TASK PROMPT:
Please retype the entries below exactly, only from their first line through the line containing "Specify that a", leaving every picture out.

++++ PROVIDED RECORDS ++++

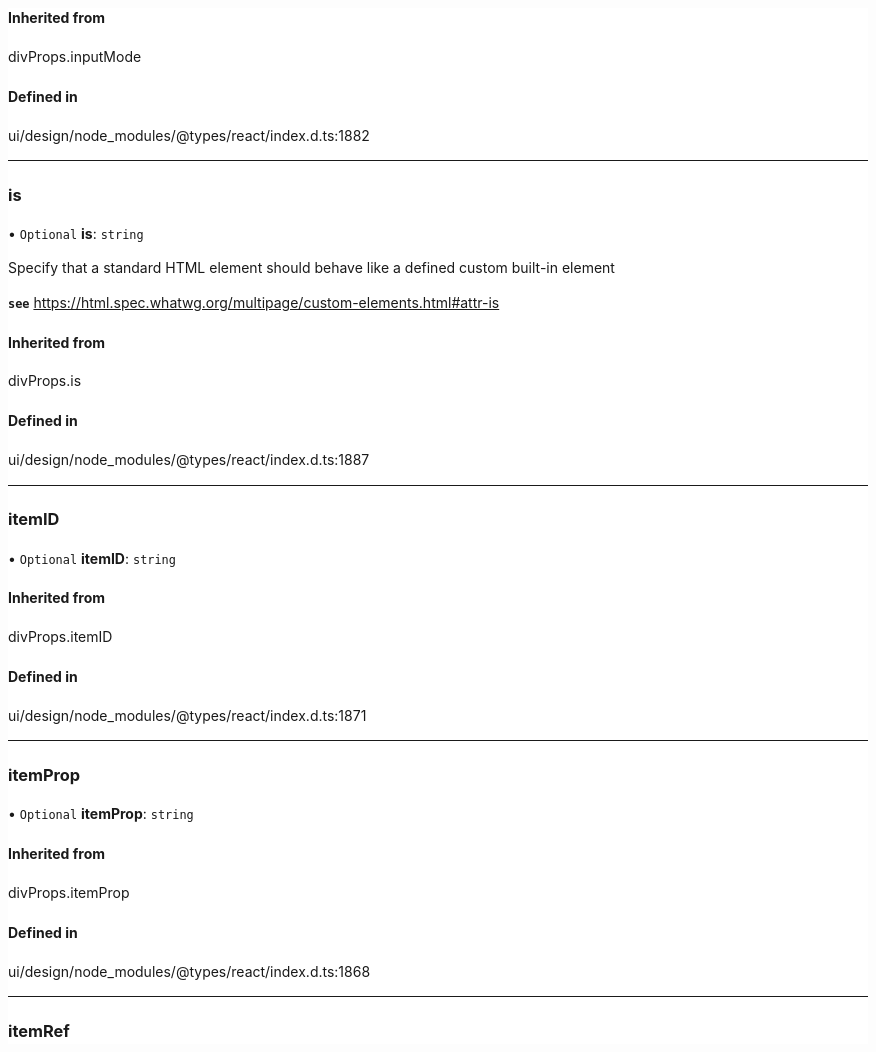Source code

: #### Inherited from

divProps.inputMode

#### Defined in

ui/design/node_modules/@types/react/index.d.ts:1882

___

### is

• `Optional` **is**: `string`

Specify that a standard HTML element should behave like a defined custom built-in element

**`see`** https://html.spec.whatwg.org/multipage/custom-elements.html#attr-is

#### Inherited from

divProps.is

#### Defined in

ui/design/node_modules/@types/react/index.d.ts:1887

___

### itemID

• `Optional` **itemID**: `string`

#### Inherited from

divProps.itemID

#### Defined in

ui/design/node_modules/@types/react/index.d.ts:1871

___

### itemProp

• `Optional` **itemProp**: `string`

#### Inherited from

divProps.itemProp

#### Defined in

ui/design/node_modules/@types/react/index.d.ts:1868

___

### itemRef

++++

RESPONSE FOR THIS EXERCISE:
Source code

: #### Inherited from

divProps.inputMode

#### Defined in

ui/design/node_modules/@types/react/index.d.ts:1882

___

### is

• `Optional` **is**: `string`

Specify that a standard HTML element should behave like a defined custom built-in element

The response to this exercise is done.